Devlet dayanağı: Eski itibarını kaybeden medreselere son yıllarda ilgi ve ilginin arttığı yanlışsız olsa bile bu ilginin medreselerin sahip olduğu prestijden çok son birkaç yılda devlet takviyesinin artması sonucu maddi açıdan rahatlamalarından ve medrese kesitinin kazandığı eğitim ve istihdam fırsatlarından kaynaklanmaktadır. Medreselerin en kıymetli sıkıntılarından biri yasal tabandan mahrum olduğu statü meselesidir. Medreseden mezun olan öğrenciler, hiçbir evraka sahip olmadığından ötürü istihdamda badire çekmektedir. Fakat bu sorun Açık İmam Hatip Lisesi ve İlahiyat İLİTAM programlarıyla aşılmaya çalışılmış, medresede ders alan, ders veren birçok kişinin Lisans ve Yüksek Lisans yapmasının önünü açmıştır. Araştırmamıza katılan öğrencilerin yüzde 83.4 üzere büyük çoğunluğu İlahiyat Fakültesi okumayı düşünürken, okumayı düşünmeyenlerin oranı ise yüzde 10.4’tür. Bu ortada öğrencilerin esasen yüzde 1.9’u ilahiyat mezunu iken, yüzde 11.8’i de halihazırda İlahiyat Fakültesi okumaktadır.

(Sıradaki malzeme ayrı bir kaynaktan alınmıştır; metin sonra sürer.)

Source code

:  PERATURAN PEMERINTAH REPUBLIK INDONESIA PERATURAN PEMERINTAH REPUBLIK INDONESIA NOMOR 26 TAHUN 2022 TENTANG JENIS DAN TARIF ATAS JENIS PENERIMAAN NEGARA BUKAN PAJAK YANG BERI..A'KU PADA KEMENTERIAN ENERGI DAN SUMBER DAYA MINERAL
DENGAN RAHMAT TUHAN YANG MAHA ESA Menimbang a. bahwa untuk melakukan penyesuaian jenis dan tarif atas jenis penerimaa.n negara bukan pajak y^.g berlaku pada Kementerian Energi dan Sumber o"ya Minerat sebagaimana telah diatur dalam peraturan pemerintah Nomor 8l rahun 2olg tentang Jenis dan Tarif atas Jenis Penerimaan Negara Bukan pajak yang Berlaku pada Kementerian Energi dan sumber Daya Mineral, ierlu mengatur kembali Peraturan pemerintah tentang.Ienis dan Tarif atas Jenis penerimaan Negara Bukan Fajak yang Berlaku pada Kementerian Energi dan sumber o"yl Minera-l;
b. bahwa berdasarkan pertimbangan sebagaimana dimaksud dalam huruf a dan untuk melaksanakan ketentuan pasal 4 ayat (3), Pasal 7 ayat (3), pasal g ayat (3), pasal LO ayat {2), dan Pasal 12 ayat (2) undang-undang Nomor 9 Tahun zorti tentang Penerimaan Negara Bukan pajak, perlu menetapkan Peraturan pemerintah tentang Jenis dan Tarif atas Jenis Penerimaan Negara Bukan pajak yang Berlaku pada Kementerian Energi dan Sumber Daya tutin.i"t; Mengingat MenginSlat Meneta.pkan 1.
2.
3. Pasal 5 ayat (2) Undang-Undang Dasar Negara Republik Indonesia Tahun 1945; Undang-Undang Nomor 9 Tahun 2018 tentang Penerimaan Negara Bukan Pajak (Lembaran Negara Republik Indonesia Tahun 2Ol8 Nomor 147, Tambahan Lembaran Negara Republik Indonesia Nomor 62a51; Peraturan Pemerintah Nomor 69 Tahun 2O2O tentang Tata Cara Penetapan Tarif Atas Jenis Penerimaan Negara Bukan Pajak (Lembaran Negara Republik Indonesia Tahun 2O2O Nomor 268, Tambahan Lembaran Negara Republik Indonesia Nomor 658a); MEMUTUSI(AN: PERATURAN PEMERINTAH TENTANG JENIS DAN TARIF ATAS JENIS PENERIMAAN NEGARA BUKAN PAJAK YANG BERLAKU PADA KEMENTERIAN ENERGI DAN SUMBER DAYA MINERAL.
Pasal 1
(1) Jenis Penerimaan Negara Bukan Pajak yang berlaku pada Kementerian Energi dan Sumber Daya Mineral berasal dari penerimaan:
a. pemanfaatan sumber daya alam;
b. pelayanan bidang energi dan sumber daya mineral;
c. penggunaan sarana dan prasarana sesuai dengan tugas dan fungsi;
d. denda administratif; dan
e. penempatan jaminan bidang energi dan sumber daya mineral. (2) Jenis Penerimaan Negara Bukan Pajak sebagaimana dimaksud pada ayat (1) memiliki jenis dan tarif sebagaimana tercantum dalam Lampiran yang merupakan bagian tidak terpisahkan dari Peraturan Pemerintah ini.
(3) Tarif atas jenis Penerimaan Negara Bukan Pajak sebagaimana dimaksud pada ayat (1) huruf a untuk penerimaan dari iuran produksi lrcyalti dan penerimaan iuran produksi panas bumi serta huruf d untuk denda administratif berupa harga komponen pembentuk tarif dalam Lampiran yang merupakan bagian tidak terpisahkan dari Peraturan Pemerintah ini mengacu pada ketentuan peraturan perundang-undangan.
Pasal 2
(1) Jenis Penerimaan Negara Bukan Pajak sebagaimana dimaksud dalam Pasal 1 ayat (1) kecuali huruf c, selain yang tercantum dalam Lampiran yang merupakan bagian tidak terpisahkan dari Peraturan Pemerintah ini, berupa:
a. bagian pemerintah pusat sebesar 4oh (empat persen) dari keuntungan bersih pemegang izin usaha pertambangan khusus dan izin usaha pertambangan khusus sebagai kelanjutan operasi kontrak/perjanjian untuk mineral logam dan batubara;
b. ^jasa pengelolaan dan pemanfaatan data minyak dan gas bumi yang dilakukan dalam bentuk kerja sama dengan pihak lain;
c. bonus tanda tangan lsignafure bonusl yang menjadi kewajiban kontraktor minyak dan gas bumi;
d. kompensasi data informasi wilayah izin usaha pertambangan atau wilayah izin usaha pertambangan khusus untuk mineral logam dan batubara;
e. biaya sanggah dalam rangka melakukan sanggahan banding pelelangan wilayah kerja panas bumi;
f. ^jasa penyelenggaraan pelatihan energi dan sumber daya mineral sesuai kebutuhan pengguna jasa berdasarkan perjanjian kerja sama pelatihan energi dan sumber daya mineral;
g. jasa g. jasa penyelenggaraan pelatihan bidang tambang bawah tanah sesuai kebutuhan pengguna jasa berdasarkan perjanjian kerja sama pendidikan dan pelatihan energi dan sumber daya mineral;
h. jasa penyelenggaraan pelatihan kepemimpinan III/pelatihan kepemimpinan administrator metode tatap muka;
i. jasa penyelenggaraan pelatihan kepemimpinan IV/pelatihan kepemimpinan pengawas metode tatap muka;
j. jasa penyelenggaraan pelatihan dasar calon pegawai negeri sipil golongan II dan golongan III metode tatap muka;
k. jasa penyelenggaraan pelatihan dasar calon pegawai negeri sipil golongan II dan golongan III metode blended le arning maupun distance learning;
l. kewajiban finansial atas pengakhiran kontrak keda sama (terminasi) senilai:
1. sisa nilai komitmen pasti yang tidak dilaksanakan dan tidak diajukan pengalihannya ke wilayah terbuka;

Medrese mahkemesi: Medreseler, bölgede adaletin ve toplumsal sistemin tesisi açısından büyük bir işlev icra etmiştir. Bir nevi mahkeme misyonu gören “divanlar”, uyuşmazlık durumlarında İslami kararlara nazaran kararlar vererek tarafları razı etmiştir. Hatta tarafların karar veren âlimden kuşku duyulduğu durumlarda çağdaş hukuktaki istinaf mahkemelerine emsal biçimde daha büyük âlimlere gidilmiştir. Bürokratik hiçbir sürecin gerekmediği bu yollarla birçok uyuşmazlık çok kısa vakitte çözülmüş, kan davalarının önüne geçilmiştir. Bölge halkının âlimlerin kararlarına istek göstermesi âlimlerin Şeri kararlara nazaran karar vereceği inancı ve bu kararların dini buyruk olarak telakki edilmesinden ötürü olmuştur.
Nakşi tarikatı kararı: Medreselerde Nakşi tarikatı ve Şafii mezhebi ana damarı oluşturmakta, istisnai olarak Kadirilik tarikatı var olsa bile, tarikat üyelerini daha çok vilayet dışından gelenler oluşturmaktadır. Birebir biçimde medreselerin Hanefi öğrenci ve hocaları vilayet dışından gelenler oluşturmaktadır.
TİLLO’DA TERCİH DİYANET
Mezunlar resmi vazifeye atandı
Atatürk Üniversitesi’nde Uğur Erman’ın “Siirt medreselerinde Arapça lisan eğitimi” başlıklı yüksek lisans tezinde mollaların devlet takımlarında istihdamına ait şu değerlendirmeler yer aldı: “Önceki yıllarda talebe yetiştirmek emeliyle daha çok kırsal alanlarda fahri imamlık yaparak vazife yapan Tillo Medresesi mezunları, bugün prestiji ile yüzde 90-95 oranında resmi vazife almış bulunmaktadır. Takımlı imam olmak için gerekli tüm koşulları haiz olan Tillo mezunlarının resmi işçi olmaları çok güç olmadı.
İlahiyat Fakültesi Lisans Tamamlama Programı (İLİTAM) üzere dört yıllık eğitimin kapısını açan programlar dini bahiste yetişmiş olan medrese mezunlarına Lisans diploması alma imkânı sağlayarak önlerini açmış oldu. Büyük çoğunluğu Açık Öğretim İlahiyat Ön lisans diplomasına sahip olan Tillo mezunlarının kıymetli bir kısmı, İLİTAM programları sayesinde Lisans diploması alarak İlahiyat Fakültelerinde öğretim elemanı, Din Kültürü ve Ahlak Bilgisi öğretmenliği ve Diyanet İşleri Başkanlığı bünyesindeki değişik kademelere yerleşme imkânı buldu. Bugün prestiji ile sayıları 700’ü bulan Tillo mezunlarının kahir ekseriyeti Diyanet İşleri Başkanlığı çalışanı olarak İmam-Hatip’lik misyonunu yapmaktadır. Kuran kursu öğreticiliğinden sonra, Diyanet İşleri Başkanlığı bünyesinde bulunan Dini Yüksek İhtisas kurslarını kazanıp bitirenler vaiz ve müftülük üzere çeşitli hizmetler icra etmektedirler. Bir kısmı da İlahiyat fakültelerinde öğretim elemanı olarak hizmet vermektedirler. Kur’an Kursu Öğreticiliği, Vaizlik, Müftülük ve öğretim elemanı takımlarına her geçen gün ilgi artmakta ve bu takımlara gelerek hizmet edenlerin sayısı gitgide artmaktadır.”